In this paper, non-equilibrium multiscale molecular dynamics simulation is applied to investigate the transport properties (shear viscosity, diffusion coefficient and thermal conductivity) and structural properties of dense methane for Poiseuille flow within rough silicon nano-channel. In this simulation, the recently modified OPLS model is used to capture the micro-information of dense methane nanofluidics, as well as its coarse-grained model to solve the problem of wall-fluid interactions via the classical Lorentz-Berthelot mixing rule. In order to calculate the local shear viscosity in fluid layers accurately, the fitted local velocity profile method is introduced to determine the viscosity value by fitting the local velocity profile based on the Navier-Stokes equations. Additionally, the Green-Kubo formula is employed to compute the diffusion coefficient and thermal conductivity of methane nanofluidics.
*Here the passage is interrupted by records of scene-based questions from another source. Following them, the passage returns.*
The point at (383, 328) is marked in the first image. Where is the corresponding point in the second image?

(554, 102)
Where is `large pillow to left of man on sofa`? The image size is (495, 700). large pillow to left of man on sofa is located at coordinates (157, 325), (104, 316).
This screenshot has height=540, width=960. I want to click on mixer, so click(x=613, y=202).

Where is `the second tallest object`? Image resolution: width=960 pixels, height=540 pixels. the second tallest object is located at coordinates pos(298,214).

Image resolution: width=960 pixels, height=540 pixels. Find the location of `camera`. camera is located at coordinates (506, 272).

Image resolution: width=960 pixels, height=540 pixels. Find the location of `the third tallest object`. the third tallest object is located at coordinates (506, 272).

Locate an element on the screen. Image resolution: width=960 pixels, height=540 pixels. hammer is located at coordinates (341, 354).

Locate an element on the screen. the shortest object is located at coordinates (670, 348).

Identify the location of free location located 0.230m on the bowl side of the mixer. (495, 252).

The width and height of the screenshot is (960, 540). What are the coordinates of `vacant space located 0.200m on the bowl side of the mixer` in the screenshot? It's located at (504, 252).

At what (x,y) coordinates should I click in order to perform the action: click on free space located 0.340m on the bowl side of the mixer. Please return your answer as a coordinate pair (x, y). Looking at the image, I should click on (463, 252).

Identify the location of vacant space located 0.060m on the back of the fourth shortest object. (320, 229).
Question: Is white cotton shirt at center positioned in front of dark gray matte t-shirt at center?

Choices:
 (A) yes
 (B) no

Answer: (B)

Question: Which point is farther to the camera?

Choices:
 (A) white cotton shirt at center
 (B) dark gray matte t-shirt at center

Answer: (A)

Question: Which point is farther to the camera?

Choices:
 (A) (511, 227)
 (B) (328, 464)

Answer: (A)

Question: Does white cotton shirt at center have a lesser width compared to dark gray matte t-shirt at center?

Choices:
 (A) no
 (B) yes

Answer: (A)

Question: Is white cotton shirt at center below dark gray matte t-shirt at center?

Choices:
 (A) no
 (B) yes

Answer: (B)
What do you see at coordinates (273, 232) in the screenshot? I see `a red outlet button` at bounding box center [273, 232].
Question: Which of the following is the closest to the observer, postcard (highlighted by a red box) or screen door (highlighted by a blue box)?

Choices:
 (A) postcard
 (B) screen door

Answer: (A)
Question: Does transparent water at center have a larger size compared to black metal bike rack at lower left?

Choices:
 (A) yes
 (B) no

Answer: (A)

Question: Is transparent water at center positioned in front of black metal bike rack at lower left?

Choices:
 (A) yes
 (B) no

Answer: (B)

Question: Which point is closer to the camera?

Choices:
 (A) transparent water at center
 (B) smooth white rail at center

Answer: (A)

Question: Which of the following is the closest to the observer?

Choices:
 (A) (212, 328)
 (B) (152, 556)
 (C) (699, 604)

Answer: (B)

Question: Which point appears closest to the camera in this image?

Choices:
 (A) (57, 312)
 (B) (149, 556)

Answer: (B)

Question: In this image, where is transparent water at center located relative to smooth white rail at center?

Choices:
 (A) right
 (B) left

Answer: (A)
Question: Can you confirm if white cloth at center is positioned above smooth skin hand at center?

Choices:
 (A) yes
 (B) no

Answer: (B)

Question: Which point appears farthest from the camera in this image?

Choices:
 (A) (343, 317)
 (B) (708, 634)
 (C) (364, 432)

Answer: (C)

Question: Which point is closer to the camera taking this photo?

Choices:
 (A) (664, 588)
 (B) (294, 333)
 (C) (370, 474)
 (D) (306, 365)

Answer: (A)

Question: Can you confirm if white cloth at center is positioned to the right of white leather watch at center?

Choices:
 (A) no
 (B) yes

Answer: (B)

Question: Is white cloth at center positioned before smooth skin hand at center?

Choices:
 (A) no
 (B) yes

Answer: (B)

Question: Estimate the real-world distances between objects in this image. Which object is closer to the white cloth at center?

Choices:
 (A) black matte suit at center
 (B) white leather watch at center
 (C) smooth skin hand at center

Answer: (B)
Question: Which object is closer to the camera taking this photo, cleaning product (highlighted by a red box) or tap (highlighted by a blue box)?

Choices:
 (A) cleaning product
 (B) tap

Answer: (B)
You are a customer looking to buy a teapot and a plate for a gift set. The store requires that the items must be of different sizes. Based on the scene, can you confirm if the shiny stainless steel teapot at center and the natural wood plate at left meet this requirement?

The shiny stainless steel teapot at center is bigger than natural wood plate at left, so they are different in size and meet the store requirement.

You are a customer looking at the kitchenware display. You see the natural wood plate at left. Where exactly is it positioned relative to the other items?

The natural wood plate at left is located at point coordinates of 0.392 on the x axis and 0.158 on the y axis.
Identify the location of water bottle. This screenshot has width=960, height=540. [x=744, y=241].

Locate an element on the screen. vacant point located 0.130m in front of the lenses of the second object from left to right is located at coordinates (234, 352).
From the simulation, we conclude that atom number density, transport and structural properties of methane nanofluidics present significant variations near the rough nano-channel walls, and the obtained data in the central part of the nano-channel is close to experiment value of bulk system. Moreover, the streamlines are distorted near rough nano-channel walls. The results above are significant in understanding of the nanoscale hydrodynamics, and should be taken into account in fluid dynamics theory and the design of nanofluidic devices.